# [TRY IT]
Retype the records below word for word and omit any image.
(SOURCE RECORDS begins)
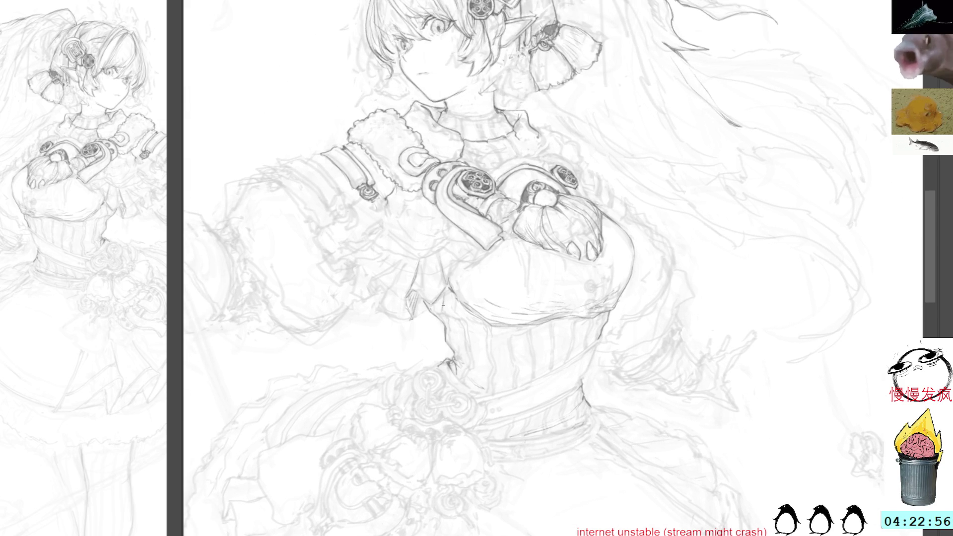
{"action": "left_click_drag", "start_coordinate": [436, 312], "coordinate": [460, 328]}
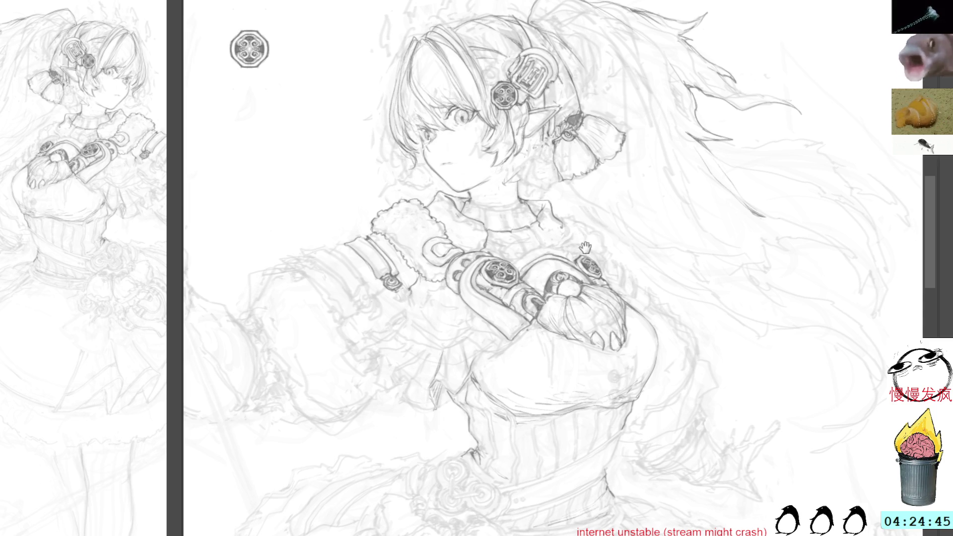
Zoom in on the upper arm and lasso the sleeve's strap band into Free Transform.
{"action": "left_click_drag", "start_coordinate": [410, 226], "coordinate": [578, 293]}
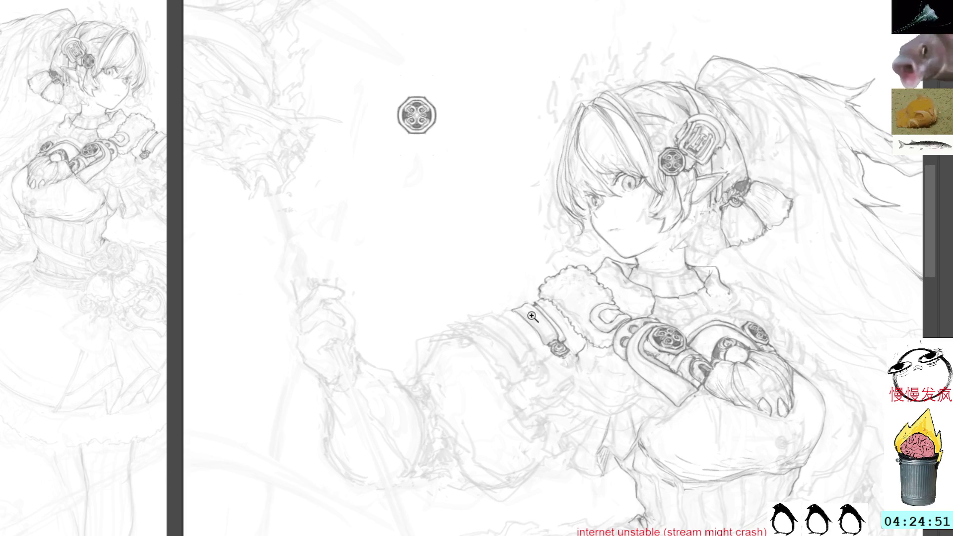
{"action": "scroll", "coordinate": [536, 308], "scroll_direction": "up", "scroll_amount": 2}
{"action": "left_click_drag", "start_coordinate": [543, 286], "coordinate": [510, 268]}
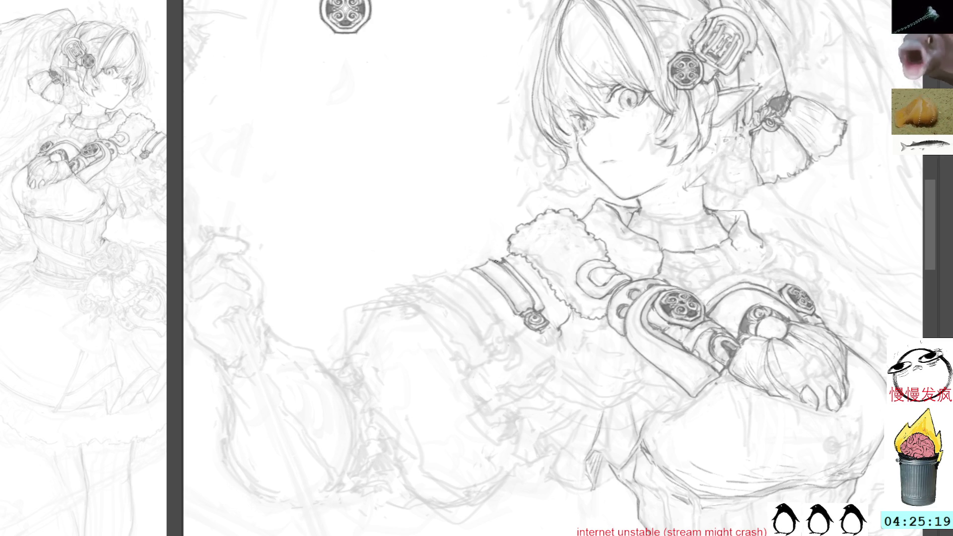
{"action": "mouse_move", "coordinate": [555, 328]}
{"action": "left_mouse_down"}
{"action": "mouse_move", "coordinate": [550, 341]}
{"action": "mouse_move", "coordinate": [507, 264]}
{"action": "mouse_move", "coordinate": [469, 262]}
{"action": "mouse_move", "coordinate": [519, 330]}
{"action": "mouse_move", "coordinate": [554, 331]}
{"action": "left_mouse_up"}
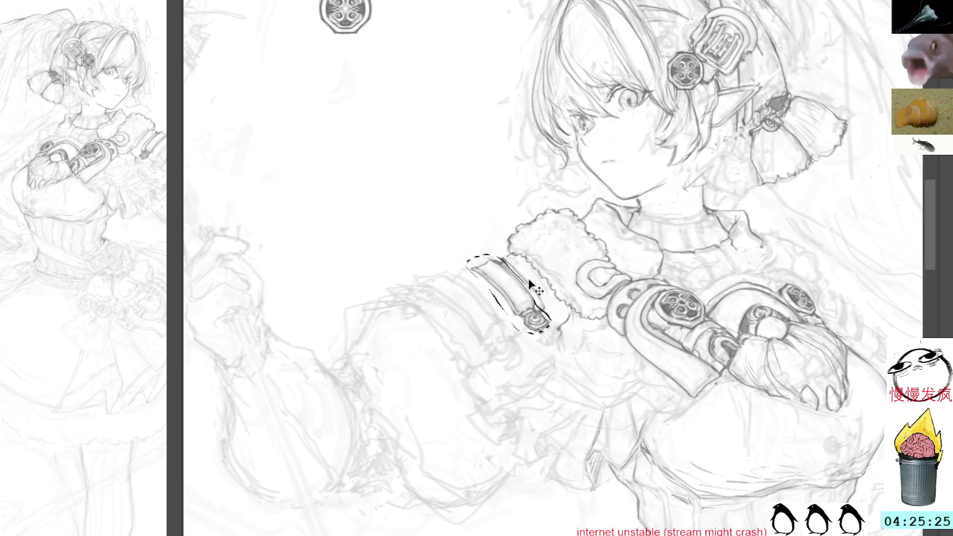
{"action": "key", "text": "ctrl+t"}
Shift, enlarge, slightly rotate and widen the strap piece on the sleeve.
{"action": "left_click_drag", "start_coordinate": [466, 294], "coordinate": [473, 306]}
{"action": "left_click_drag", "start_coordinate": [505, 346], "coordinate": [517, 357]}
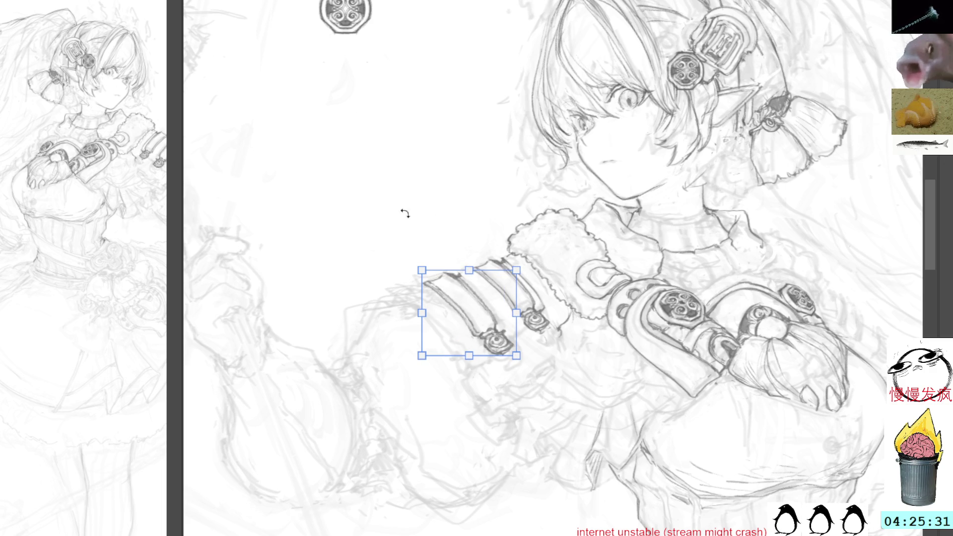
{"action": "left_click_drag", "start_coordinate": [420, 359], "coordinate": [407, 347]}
(SOURCE RECORDS ends)
# [COMPLETED TASK]
{"action": "left_click_drag", "start_coordinate": [436, 312], "coordinate": [460, 328]}
Zoom in on the upper arm and lasso the sleeve's strap band into Free Transform.
{"action": "left_click_drag", "start_coordinate": [410, 226], "coordinate": [578, 293]}
{"action": "scroll", "coordinate": [536, 308], "scroll_direction": "up", "scroll_amount": 2}
{"action": "left_click_drag", "start_coordinate": [543, 286], "coordinate": [510, 268]}
{"action": "mouse_move", "coordinate": [555, 328]}
{"action": "left_mouse_down"}
{"action": "mouse_move", "coordinate": [550, 341]}
{"action": "mouse_move", "coordinate": [507, 264]}
{"action": "mouse_move", "coordinate": [469, 262]}
{"action": "mouse_move", "coordinate": [519, 330]}
{"action": "mouse_move", "coordinate": [554, 331]}
{"action": "left_mouse_up"}
{"action": "key", "text": "ctrl+t"}
Shift, enlarge, slightly rotate and widen the strap piece on the sleeve.
{"action": "left_click_drag", "start_coordinate": [466, 294], "coordinate": [473, 306]}
{"action": "left_click_drag", "start_coordinate": [505, 346], "coordinate": [517, 357]}
{"action": "left_click_drag", "start_coordinate": [420, 359], "coordinate": [407, 347]}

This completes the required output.